Stored data:
────────────────────

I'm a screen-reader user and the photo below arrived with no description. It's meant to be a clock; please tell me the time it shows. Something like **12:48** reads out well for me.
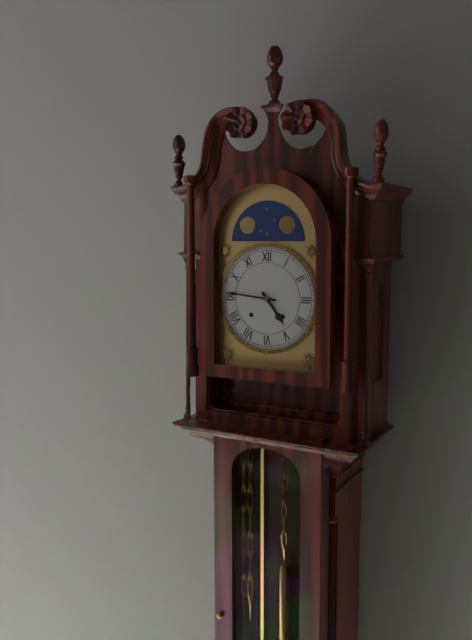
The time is **4:46**
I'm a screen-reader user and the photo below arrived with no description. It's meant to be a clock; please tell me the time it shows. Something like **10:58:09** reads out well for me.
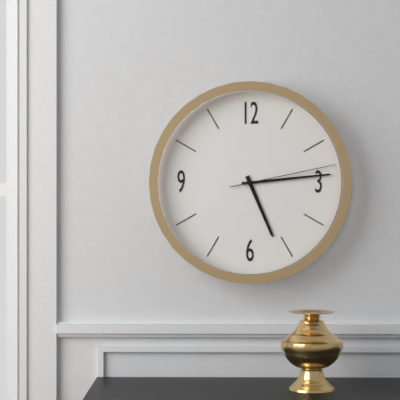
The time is **5:14:13**
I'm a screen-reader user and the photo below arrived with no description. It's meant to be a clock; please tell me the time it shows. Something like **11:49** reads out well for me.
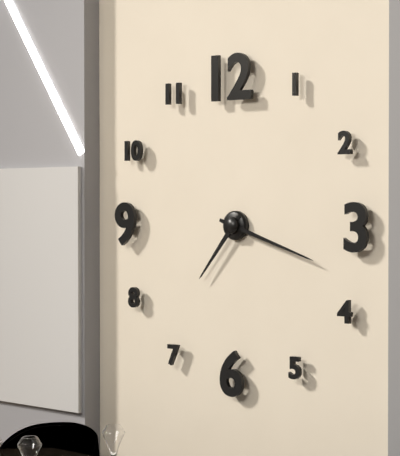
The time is **7:18**
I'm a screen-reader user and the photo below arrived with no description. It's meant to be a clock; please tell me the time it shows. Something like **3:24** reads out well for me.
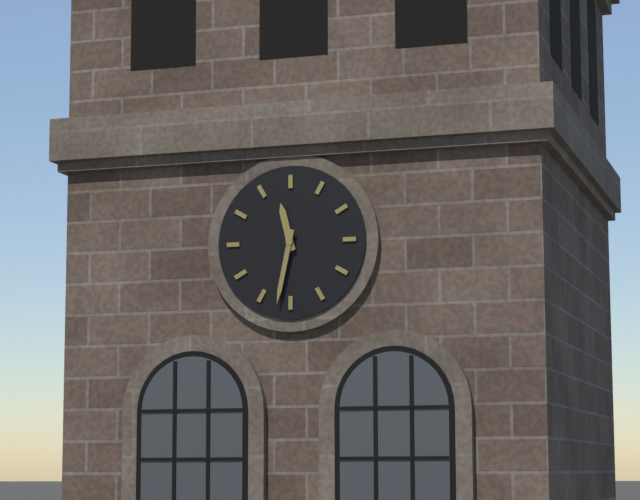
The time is **11:32**
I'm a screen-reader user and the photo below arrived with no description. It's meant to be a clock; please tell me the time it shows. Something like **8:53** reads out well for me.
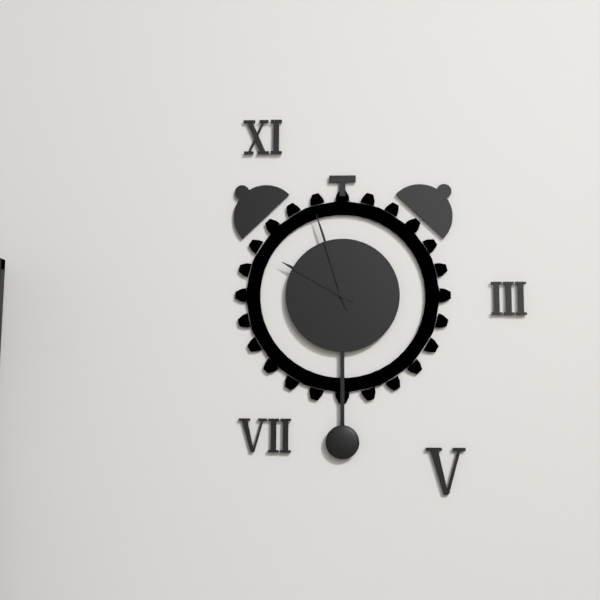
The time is **9:57**
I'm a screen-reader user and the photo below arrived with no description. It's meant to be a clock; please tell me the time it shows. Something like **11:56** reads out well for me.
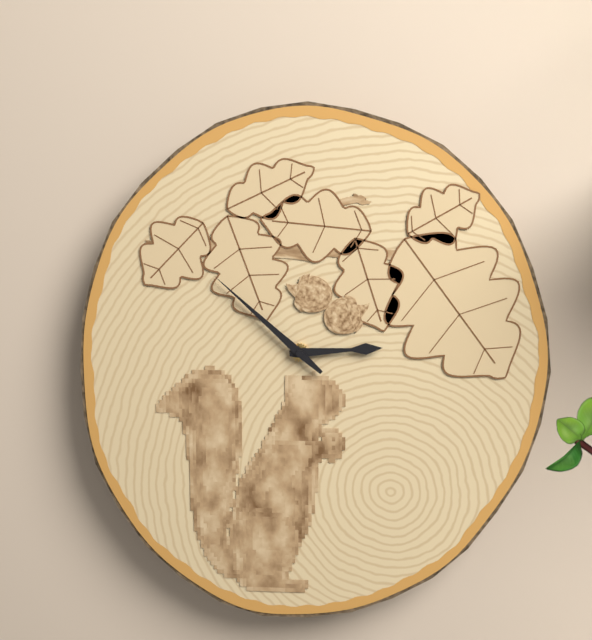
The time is **2:52**
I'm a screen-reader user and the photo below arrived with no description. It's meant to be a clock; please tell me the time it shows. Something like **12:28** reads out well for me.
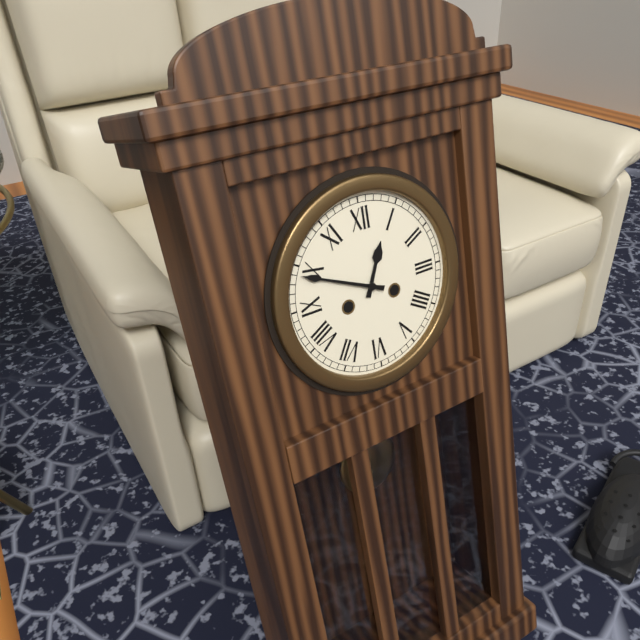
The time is **12:49**
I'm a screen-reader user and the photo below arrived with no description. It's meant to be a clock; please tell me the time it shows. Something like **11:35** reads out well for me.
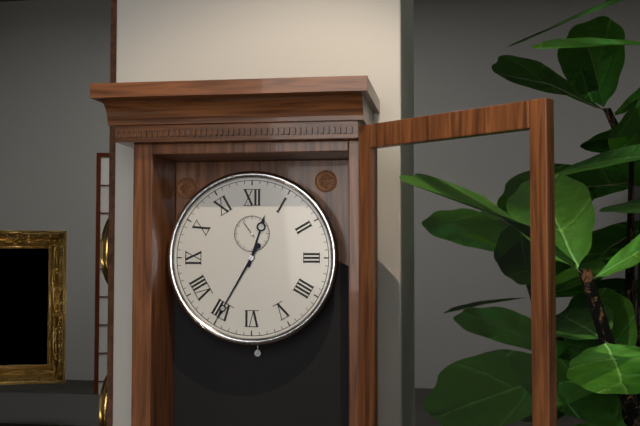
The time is **12:35**
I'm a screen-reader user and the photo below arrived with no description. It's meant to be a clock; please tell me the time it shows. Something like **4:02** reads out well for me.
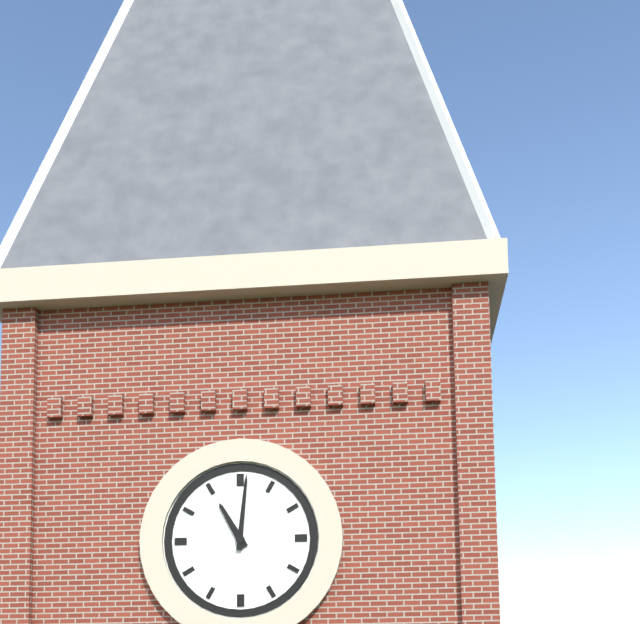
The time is **11:01**
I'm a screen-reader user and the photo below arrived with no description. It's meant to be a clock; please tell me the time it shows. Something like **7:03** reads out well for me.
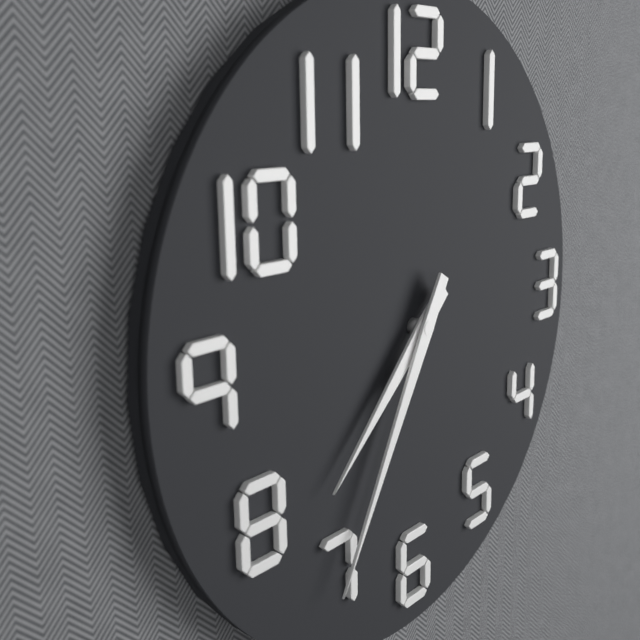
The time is **7:35**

────────────────────

| Your goal |
Copy out the material above word for word, starting at its very beginning and continuing down through the line containing "The time is **4:46**", including both ends. Leave out the pictures.

| The output |
I'm a screen-reader user and the photo below arrived with no description. It's meant to be a clock; please tell me the time it shows. Something like **12:48** reads out well for me.
The time is **4:46**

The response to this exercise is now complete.